# Lookinf for A chief of a PD to sponsor me for police academy



## RyanR (Sep 28, 2007)

Hello,
Name is Ryan and I am looking for a chief to sponsor me for police academy. I live in Athol, MA so any surrounding towns will do. I am really trying to start a career in law enforcement and this would be a great stepping stone. Any help would be great and i am willing to have a interview before you decide to see what you are sponsoring. Thank you.


----------



## CTrain (Apr 17, 2006)

I'm going to be doing the same... I'd say your best bet is to go to your own local PD, and inquire in person. Good luck


----------



## Crvtte65 (May 19, 2002)

yea ssoo... this is a message forum, not Monster.com....


----------



## DodgeRam (May 3, 2006)

What are you 21, join up with a reserve or aux unit.....


----------



## misconceived (Jun 18, 2006)

Crvtte65 said:


> yea ssoo... this is a message forum, not Monster.com....


:L: :L:


----------



## tazoez (Dec 9, 2005)

He apparently didn't get the memo about the T.P.S. report.


----------



## Guest (Sep 29, 2007)

tazoez said:


> He apparently didn't get the memo about the T.P.S. report.


Neither did I....what is that?


----------



## bbelichick (Aug 25, 2002)

Delta784 said:


> Neither did I....what is that?


We're putting the coversheets on all TPS reports now before they go out. Did you see the memo about this?


----------



## mikeyd1313 (Jul 30, 2006)

yeaa.....listen RyanR, I am going to need you to come in on Saturday


----------



## 7MPOC (Mar 16, 2004)

Im going to need you to go ahead and come in on Sunday too, we are playing catch up.

Dont forget Friday is Hawian shirt day.


----------



## Gil (Jun 15, 1998)

Yeah. I got the memo. And I understand the policy. And the problem is just that I forgot the one time. And I've already taken care of it so it's not even really a problem anymore.


----------



## tazoez (Dec 9, 2005)

Delta784 said:


> Neither did I....what is that?


everyone else seemed to get the memo about the T.P.S. reports. I'll email it to you again. and umm yeah, I'm going to need you to work this weekend.


----------



## SargeLorenzo (Jan 21, 2007)

If you are serious....do at least _some_ research. Also...
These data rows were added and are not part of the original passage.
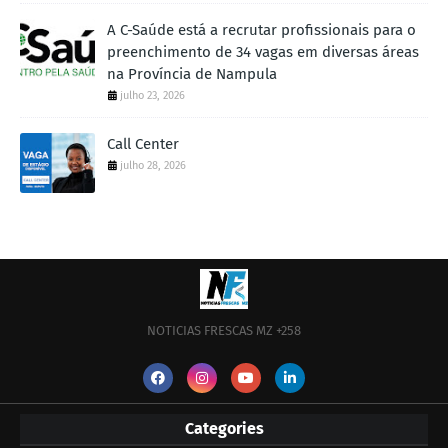
A C-Saúde está a recrutar profissionais para o
preenchimento de 34 vagas em diversas áreas
na Província de Nampula
julho 23, 2026
Call Center
julho 28, 2026
NOTICIAS FRESCAS MZ +258
Categories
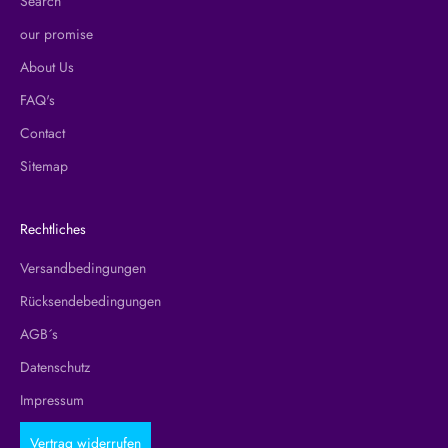
Search
our promise
About Us
FAQ's
Contact
Sitemap
Rechtliches
Versandbedingungen
Rücksendebedingungen
AGB´s
Datenschutz
Impressum
Vertrag widerrufen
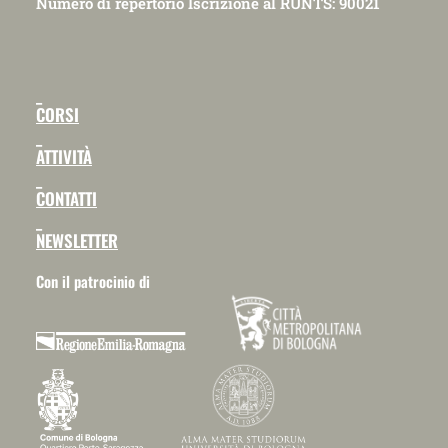
Numero di repertorio Iscrizione al RUNTS: 90021
_
CORSI
_
ATTIVITÀ
_
CONTATTI
_
NEWSLETTER
Con il patrocinio di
Hold onto that damned stapler!!!!!


----------



## MPDReserve (Jan 14, 2007)

I'm going to burn the building down.


----------



## Guest (Sep 30, 2007)

I'll post in this thread later...

I have a meeting with the Bobs.


----------



## mpr4601 (Mar 24, 2007)

I uh, I don't like my job, and, uh, I don't think I'm gonna go anymore.


----------



## Guest (Sep 30, 2007)

This thread needs more pieces of flair.


----------



## MCPHS401 (Feb 13, 2007)

Just go in and show them your "O" Face


----------



## SOT (Jul 30, 2004)

Do you like to watch kung-fu movies?


----------



## kwflatbed (Dec 29, 2004)

*Here Is Your Chief*

*Chief O'Hara*

*Occupation:* Chief of Police
*Marital Status:* Single
*Group affiliation:* Duckburg Police Department
*Base of operations:* Duckburg

Chief O'Hara is the chief of police in Duckburg and one of Mickey Mouse's best friends.


----------



## 94c (Oct 21, 2005)

I thought Chief O'Hara worked in Gotham City with Commissioner Gordon?

Did he take a lateral? 

Going from NY to MA did he have to take the exam and did his academy carry over?
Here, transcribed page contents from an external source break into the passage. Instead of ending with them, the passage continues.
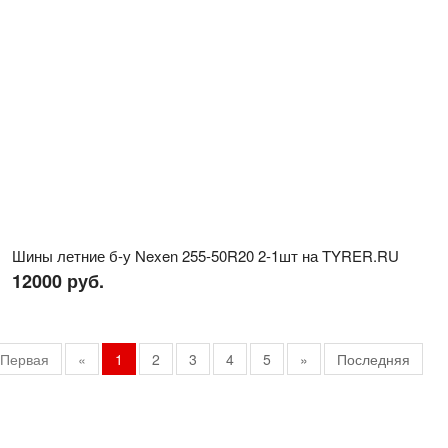
Шины летние б-у Nexen 255-50R20 2-1шт на TYRER.RU
12000 руб.
Первая
«
1
2
3
4
5
»
Последняя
Does he get the Quinn Bill?


----------



## hupd451 (Nov 20, 2002)

:l: :l: :l:


----------



## MARINECOP (Dec 23, 2003)

RyanR said:


> Hello,
> Name is Ryan and I am looking for a chief to sponsor me for police academy. I live in Athol, MA so any surrounding towns will do. I am really trying to start a career in law enforcement and this would be a great stepping stone. Any help would be great and i am willing to have a interview before you decide to see what you are sponsoring. Thank you.


 Any relation to *Michael Bolton?*


----------



## lofu (Feb 25, 2006)

Damn It Feels Good To Be A Gangsta


----------



## Barbrady (Aug 5, 2004)

And I said, I don't care if they lay me off either, because I told, I told Bill that if they move my desk one more time, then, then I'm, I'm quitting, I'm going to quit. And, and I told Don too, because they've moved my desk four times already this year, and I used to be over by the window, and I could see the squirrels, and they were married, but then, they switched from the Swingline to the Boston stapler, but I kept my Swingline stapler because it didn't bind up as much, and I kept the staples for the Swingline stapler and it's not okay because if they take my stapler then I'll set the building on fire...


----------



## 4ransom (Mar 1, 2006)

Yea well that may be true... But at least I never slept with Lumberg.....


----------



## mikey742 (Mar 4, 2005)

I definitely missed something in this thread


----------



## TacOps (Nov 28, 2006)

They're referring to Office Space


----------



## Barbrady (Aug 5, 2004)

Fuckin A!....its a classic flick.


----------